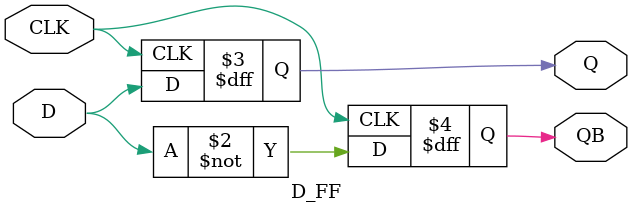
<source format=v>
module D_FF(Q,QB,D,CLK);
input D,CLK;
output Q,QB;
reg Q,QB;
always @(posedge CLK)
begin
Q=D; 
QB=~Q;
end
endmodule 

</source>
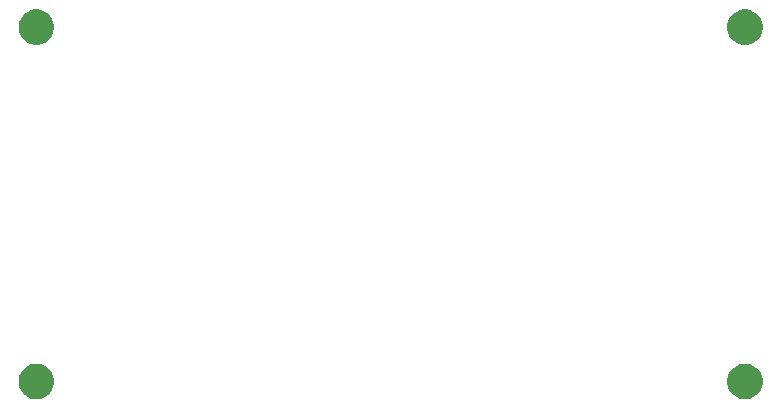
<source format=gbr>
%TF.GenerationSoftware,Altium Limited,Altium Designer,21.2.2 (38)*%
G04 Layer_Color=0*
%FSLAX45Y45*%
%MOMM*%
%TF.SameCoordinates,908A5498-0BB4-4271-8F68-DE63ACD0DB91*%
%TF.FilePolarity,Positive*%
%TF.FileFunction,NonPlated,1,2,NPTH,Drill*%
%TF.Part,Single*%
G01*
G75*
G36*
X7850000Y500000D02*
Y485226D01*
X7855764Y456246D01*
X7867072Y428948D01*
X7883487Y404380D01*
X7904380Y383487D01*
X7928948Y367072D01*
X7956246Y355764D01*
X7985226Y350000D01*
X8000000D01*
X8014774D01*
X8043753Y355764D01*
X8071051Y367072D01*
X8095619Y383487D01*
X8116512Y404380D01*
X8132928Y428948D01*
X8144235Y456246D01*
X8150000Y485226D01*
Y500000D01*
Y514774D01*
X8144235Y543753D01*
X8132928Y571051D01*
X8116512Y595619D01*
X8095619Y616512D01*
X8071051Y632928D01*
X8043753Y644235D01*
X8014774Y650000D01*
X8000000D01*
X7985226D01*
X7956246Y644235D01*
X7928948Y632928D01*
X7904380Y616512D01*
X7883487Y595619D01*
X7867072Y571051D01*
X7855764Y543753D01*
X7850000Y514774D01*
Y500000D01*
D01*
D02*
G37*
G36*
Y3500000D02*
Y3485226D01*
X7855764Y3456247D01*
X7867072Y3428948D01*
X7883487Y3404381D01*
X7904380Y3383488D01*
X7928948Y3367072D01*
X7956246Y3355764D01*
X7985226Y3350000D01*
X8000000D01*
X8014774D01*
X8043753Y3355764D01*
X8071051Y3367072D01*
X8095619Y3383488D01*
X8116512Y3404381D01*
X8132928Y3428948D01*
X8144235Y3456247D01*
X8150000Y3485226D01*
Y3500000D01*
Y3514774D01*
X8144235Y3543753D01*
X8132928Y3571052D01*
X8116512Y3595619D01*
X8095619Y3616512D01*
X8071051Y3632928D01*
X8043753Y3644236D01*
X8014774Y3650000D01*
X8000000D01*
X7985226D01*
X7956246Y3644236D01*
X7928948Y3632928D01*
X7904380Y3616512D01*
X7883487Y3595619D01*
X7867072Y3571052D01*
X7855764Y3543753D01*
X7850000Y3514774D01*
Y3500000D01*
D01*
D02*
G37*
G36*
X1850000Y500000D02*
Y485226D01*
X1855764Y456246D01*
X1867072Y428948D01*
X1883487Y404380D01*
X1904380Y383487D01*
X1928948Y367072D01*
X1956247Y355764D01*
X1985226Y350000D01*
X2000000D01*
X2014774D01*
X2043753Y355764D01*
X2071051Y367072D01*
X2095619Y383487D01*
X2116512Y404380D01*
X2132928Y428948D01*
X2144235Y456246D01*
X2150000Y485226D01*
Y500000D01*
Y514774D01*
X2144235Y543753D01*
X2132928Y571051D01*
X2116512Y595619D01*
X2095619Y616512D01*
X2071051Y632928D01*
X2043753Y644235D01*
X2014774Y650000D01*
X2000000D01*
X1985226D01*
X1956247Y644235D01*
X1928948Y632928D01*
X1904380Y616512D01*
X1883487Y595619D01*
X1867072Y571051D01*
X1855764Y543753D01*
X1850000Y514774D01*
Y500000D01*
D01*
D02*
G37*
G36*
X2000000Y3350000D02*
X1985226D01*
X1956247Y3355764D01*
X1928948Y3367072D01*
X1904380Y3383488D01*
X1883487Y3404381D01*
X1867072Y3428948D01*
X1855764Y3456247D01*
X1850000Y3485226D01*
Y3500000D01*
Y3514774D01*
X1855764Y3543753D01*
X1867072Y3571052D01*
X1883487Y3595619D01*
X1904380Y3616512D01*
X1928948Y3632928D01*
X1956247Y3644236D01*
X1985226Y3650000D01*
X2000000D01*
X2014774D01*
X2043753Y3644236D01*
X2071051Y3632928D01*
X2095619Y3616512D01*
X2116512Y3595619D01*
X2132928Y3571052D01*
X2144235Y3543753D01*
X2150000Y3514774D01*
Y3500000D01*
Y3485226D01*
X2144235Y3456247D01*
X2132928Y3428948D01*
X2116512Y3404381D01*
X2095619Y3383488D01*
X2071051Y3367072D01*
X2043753Y3355764D01*
X2014774Y3350000D01*
X2000000D01*
D01*
D02*
G37*
%TF.MD5,f68235e17381ac6b943e70b4dd802302*%
M02*

</source>
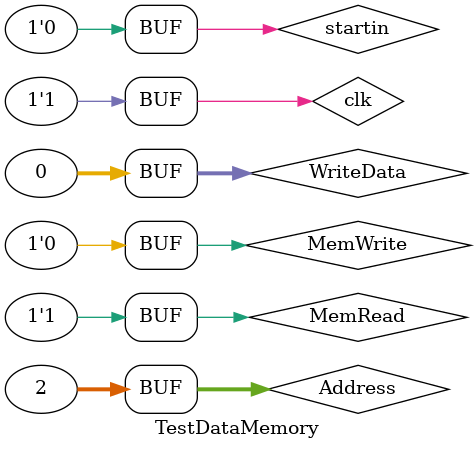
<source format=v>
`timescale 1ns / 1ps


module TestDataMemory;

	// Inputs
	reg [31:0] Address;
	reg [31:0] WriteData;
	reg MemWrite;
	reg MemRead;
	reg startin;
	reg clk;

	// Outputs
	wire [31:0] ReadData;

	// Instantiate the Unit Under Test (UUT)
	DataMemory uut (
		.Address(Address), 
		.WriteData(WriteData), 
		.MemWrite(MemWrite), 
		.MemRead(MemRead), 
		.ReadData(ReadData), 
		.startin(startin), 
		.clk(clk)
	);

	initial begin
		// Initialize Inputs
		Address = 0;
		WriteData = 0;
		MemWrite = 0;
		MemRead = 0;
		startin = 0;
		clk = 0;

		// Wait 100 ns for global reset to finish
		#100;
        
		// Add stimulus here
			clk = 1;
		startin = 1;
		#10;
		clk =1;
		startin = 0;
		Address = 2 ;
		MemRead = 1;
		MemWrite =0;
		 #10;

	end
      
endmodule


</source>
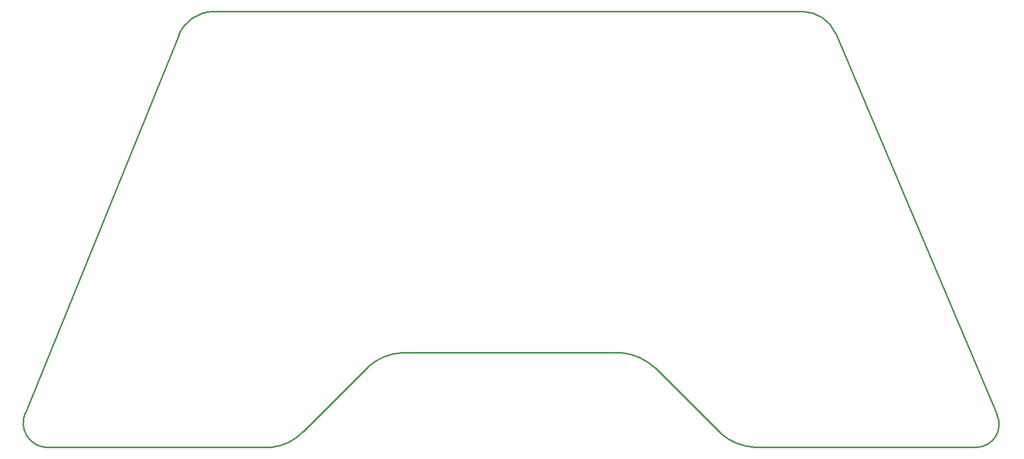
<source format=gbr>
%TF.GenerationSoftware,KiCad,Pcbnew,9.0.2*%
%TF.CreationDate,2025-06-02T23:35:36+05:30*%
%TF.ProjectId,RemoteV2,52656d6f-7465-4563-922e-6b696361645f,rev?*%
%TF.SameCoordinates,Original*%
%TF.FileFunction,Profile,NP*%
%FSLAX46Y46*%
G04 Gerber Fmt 4.6, Leading zero omitted, Abs format (unit mm)*
G04 Created by KiCad (PCBNEW 9.0.2) date 2025-06-02 23:35:36*
%MOMM*%
%LPD*%
G01*
G04 APERTURE LIST*
%TA.AperFunction,Profile*%
%ADD10C,0.254000*%
%TD*%
G04 APERTURE END LIST*
D10*
X158434000Y-131293000D02*
G75*
G02*
X164022022Y-133832977I-929400J-9461600D01*
G01*
X122620000Y-131293000D02*
X158434000Y-131293000D01*
X86044000Y-79223000D02*
X60898000Y-141199000D01*
X188152000Y-75413000D02*
G75*
G02*
X193486028Y-78968988I-95100J-5921200D01*
G01*
X106364000Y-144247000D02*
G75*
G02*
X101284003Y-146787031I-5969900J5589700D01*
G01*
X180278000Y-146787000D02*
X216092000Y-146787000D01*
X216092000Y-146787000D02*
X216600000Y-146787000D01*
X86044000Y-79223000D02*
G75*
G02*
X91632000Y-75413016I5743800J-2421400D01*
G01*
X106364000Y-144247000D02*
X117032000Y-133579000D01*
X117032000Y-133579000D02*
G75*
G02*
X122619999Y-131292989I6087200J-6907000D01*
G01*
X180278000Y-146787000D02*
G75*
G02*
X174690007Y-144500992I498300J9190800D01*
G01*
X64200000Y-146787000D02*
G75*
G02*
X60897954Y-141198980I396800J4004100D01*
G01*
X64200000Y-146787000D02*
X66232000Y-146787000D01*
X188152000Y-75413000D02*
X91632000Y-75413000D01*
X164022000Y-133833000D02*
X174690000Y-144501000D01*
X219902000Y-141453000D02*
G75*
G02*
X216599999Y-146786966I-3391700J-1589400D01*
G01*
X219902000Y-141453000D02*
X193486000Y-78969000D01*
X66232000Y-146787000D02*
X101284000Y-146787000D01*
M02*

</source>
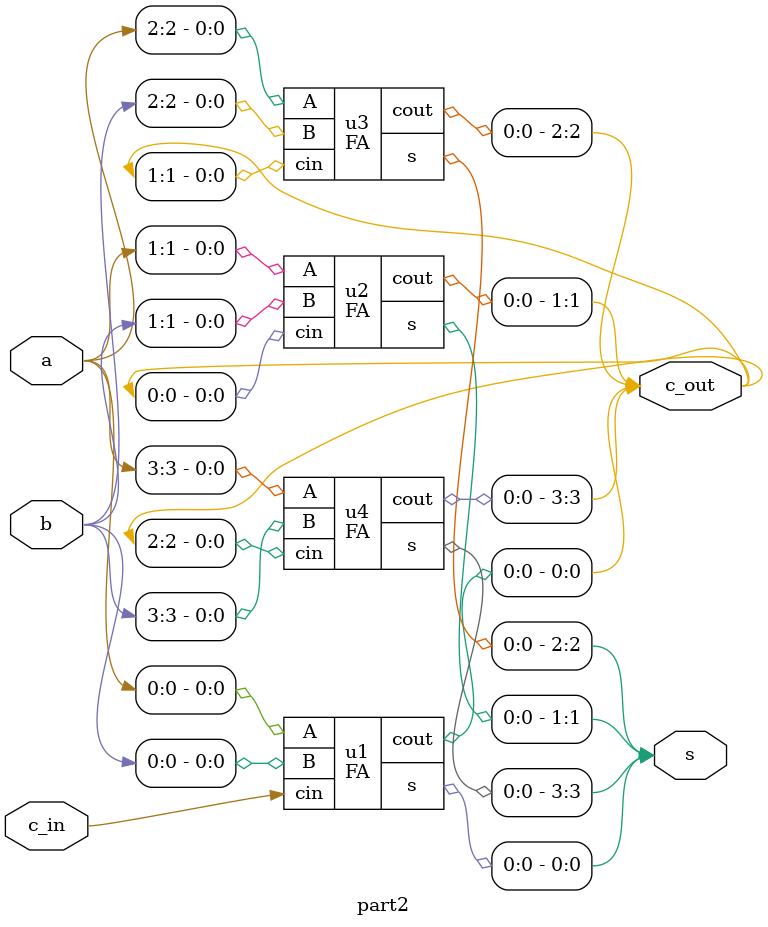
<source format=v>

module FA (A, B, cin, s, cout);
	input A, B, cin;
	output s, cout;

	assign s = cin^A^B;
	assign cout = (A & B) | (cin & A) | (cin & B);
endmodule



// 4 Bit Adder:
module part2(a, b, c_in, s, c_out);
	input [3:0] a;
	input [3:0] b;  // a and b are 4 bit Input
	input c_in;

	output [3:0] s;  // Sum
	output [3:0] c_out;  // Carry Out

	FA u1(a[0], b[0], c_in, s[0], c_out[0]);
	FA u2(a[1], b[1], c_out[0], s[1], c_out[1]);
	FA u3(a[2], b[2], c_out[1], s[2], c_out[2]);
	FA u4(a[3], b[3], c_out[2], s[3], c_out[3]);
	
endmodule
</source>
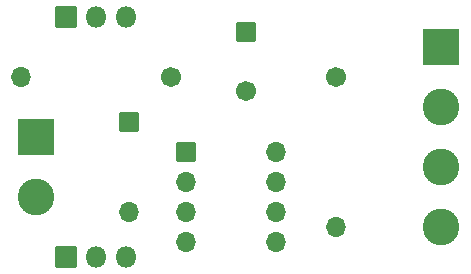
<source format=gbr>
%TF.GenerationSoftware,KiCad,Pcbnew,(6.0.5-0)*%
%TF.CreationDate,2022-05-25T12:26:39-07:00*%
%TF.ProjectId,pool-piano-midi,706f6f6c-2d70-4696-916e-6f2d6d696469,v0*%
%TF.SameCoordinates,Original*%
%TF.FileFunction,Soldermask,Bot*%
%TF.FilePolarity,Negative*%
%FSLAX46Y46*%
G04 Gerber Fmt 4.6, Leading zero omitted, Abs format (unit mm)*
G04 Created by KiCad (PCBNEW (6.0.5-0)) date 2022-05-25 12:26:39*
%MOMM*%
%LPD*%
G01*
G04 APERTURE LIST*
G04 Aperture macros list*
%AMRoundRect*
0 Rectangle with rounded corners*
0 $1 Rounding radius*
0 $2 $3 $4 $5 $6 $7 $8 $9 X,Y pos of 4 corners*
0 Add a 4 corners polygon primitive as box body*
4,1,4,$2,$3,$4,$5,$6,$7,$8,$9,$2,$3,0*
0 Add four circle primitives for the rounded corners*
1,1,$1+$1,$2,$3*
1,1,$1+$1,$4,$5*
1,1,$1+$1,$6,$7*
1,1,$1+$1,$8,$9*
0 Add four rect primitives between the rounded corners*
20,1,$1+$1,$2,$3,$4,$5,0*
20,1,$1+$1,$4,$5,$6,$7,0*
20,1,$1+$1,$6,$7,$8,$9,0*
20,1,$1+$1,$8,$9,$2,$3,0*%
G04 Aperture macros list end*
%ADD10RoundRect,0.050800X0.850000X-0.850000X0.850000X0.850000X-0.850000X0.850000X-0.850000X-0.850000X0*%
%ADD11O,1.801600X1.801600*%
%ADD12C,1.701600*%
%ADD13O,1.701600X1.701600*%
%ADD14RoundRect,0.050800X-0.800000X0.800000X-0.800000X-0.800000X0.800000X-0.800000X0.800000X0.800000X0*%
%ADD15RoundRect,0.050800X-1.500000X1.500000X-1.500000X-1.500000X1.500000X-1.500000X1.500000X1.500000X0*%
%ADD16C,3.101600*%
%ADD17RoundRect,0.050800X-0.800000X-0.800000X0.800000X-0.800000X0.800000X0.800000X-0.800000X0.800000X0*%
G04 APERTURE END LIST*
D10*
%TO.C,REF\u002A\u002A*%
X175260000Y-83820000D03*
D11*
X177800000Y-83820000D03*
X180340000Y-83820000D03*
%TD*%
D12*
%TO.C,R1*%
X184150000Y-68580000D03*
D13*
X171450000Y-68580000D03*
%TD*%
D14*
%TO.C,D1*%
X180594000Y-72390000D03*
D13*
X180594000Y-80010000D03*
%TD*%
D15*
%TO.C,J2*%
X207010000Y-66040000D03*
D16*
X207010000Y-71120000D03*
X207010000Y-76200000D03*
X207010000Y-81280000D03*
%TD*%
D14*
%TO.C,C1*%
X190500000Y-64770000D03*
D12*
X190500000Y-69770000D03*
%TD*%
D15*
%TO.C,J1*%
X172720000Y-73660000D03*
D16*
X172720000Y-78740000D03*
%TD*%
D12*
%TO.C,R2*%
X198120000Y-68580000D03*
D13*
X198120000Y-81280000D03*
%TD*%
D10*
%TO.C,REF\u002A\u002A*%
X175260000Y-63500000D03*
D11*
X177800000Y-63500000D03*
X180340000Y-63500000D03*
%TD*%
D17*
%TO.C,U1*%
X185430000Y-74940000D03*
D13*
X185430000Y-77480000D03*
X185430000Y-80020000D03*
X185430000Y-82560000D03*
X193050000Y-82560000D03*
X193050000Y-80020000D03*
X193050000Y-77480000D03*
X193050000Y-74940000D03*
%TD*%
M02*

</source>
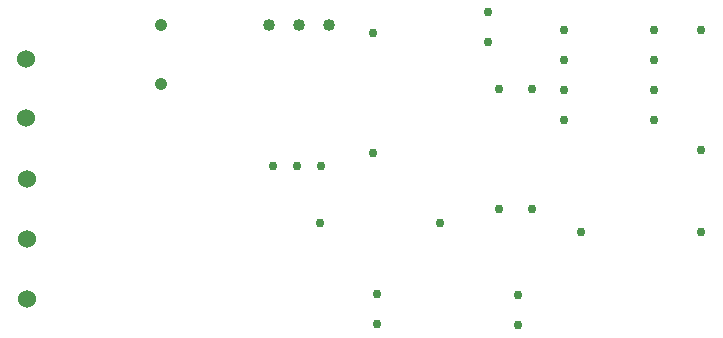
<source format=gbr>
G04 PROTEUS GERBER X2 FILE*
%TF.GenerationSoftware,Labcenter,Proteus,8.13-SP0-Build31525*%
%TF.CreationDate,2025-01-17T15:38:28+00:00*%
%TF.FileFunction,Plated,1,2,PTH*%
%TF.FilePolarity,Positive*%
%TF.Part,Single*%
%TF.SameCoordinates,{73f3b6ee-04d2-4b7e-bada-d99319bd8aaf}*%
%FSLAX45Y45*%
%MOMM*%
G01*
%TA.AperFunction,ComponentDrill*%
%ADD54C,0.762000*%
%TA.AperFunction,ComponentDrill*%
%ADD55C,1.016000*%
%TA.AperFunction,ComponentDrill*%
%ADD56C,1.524000*%
%ADD57C,1.050000*%
%TD.AperFunction*%
D54*
X+5280000Y+2790000D03*
X+5280000Y+2536000D03*
X+5280000Y+2282000D03*
X+5280000Y+2028000D03*
X+6042000Y+2028000D03*
X+6042000Y+2282000D03*
X+6042000Y+2536000D03*
X+6042000Y+2790000D03*
D55*
X+2786000Y+2830000D03*
X+3040000Y+2830000D03*
X+3294000Y+2830000D03*
D54*
X+4640000Y+2686000D03*
X+4640000Y+2940000D03*
D56*
X+730000Y+2039620D03*
X+730000Y+2540000D03*
X+740000Y+510000D03*
X+740000Y+1018000D03*
X+740000Y+1526000D03*
D54*
X+6440000Y+2790000D03*
X+6440000Y+1774000D03*
X+5430000Y+1080000D03*
X+6446000Y+1080000D03*
X+4230000Y+1150000D03*
X+3214000Y+1150000D03*
X+5010000Y+2290000D03*
X+5010000Y+1274000D03*
X+3670000Y+2760000D03*
X+3670000Y+1744000D03*
X+4890000Y+540000D03*
X+4890000Y+286000D03*
X+4730000Y+2290000D03*
X+4730000Y+1274000D03*
X+3700000Y+550000D03*
X+3700000Y+296000D03*
X+3223200Y+1640000D03*
X+3020000Y+1640000D03*
X+2816800Y+1640000D03*
D57*
X+1870000Y+2830000D03*
X+1870000Y+2330000D03*
M02*

</source>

--------------------------------------------------

Problem to solve
Each line of the entries above that contains "macros" is to be copied.

Task solution
G04 Aperture macros list*
G04 Aperture macros list end*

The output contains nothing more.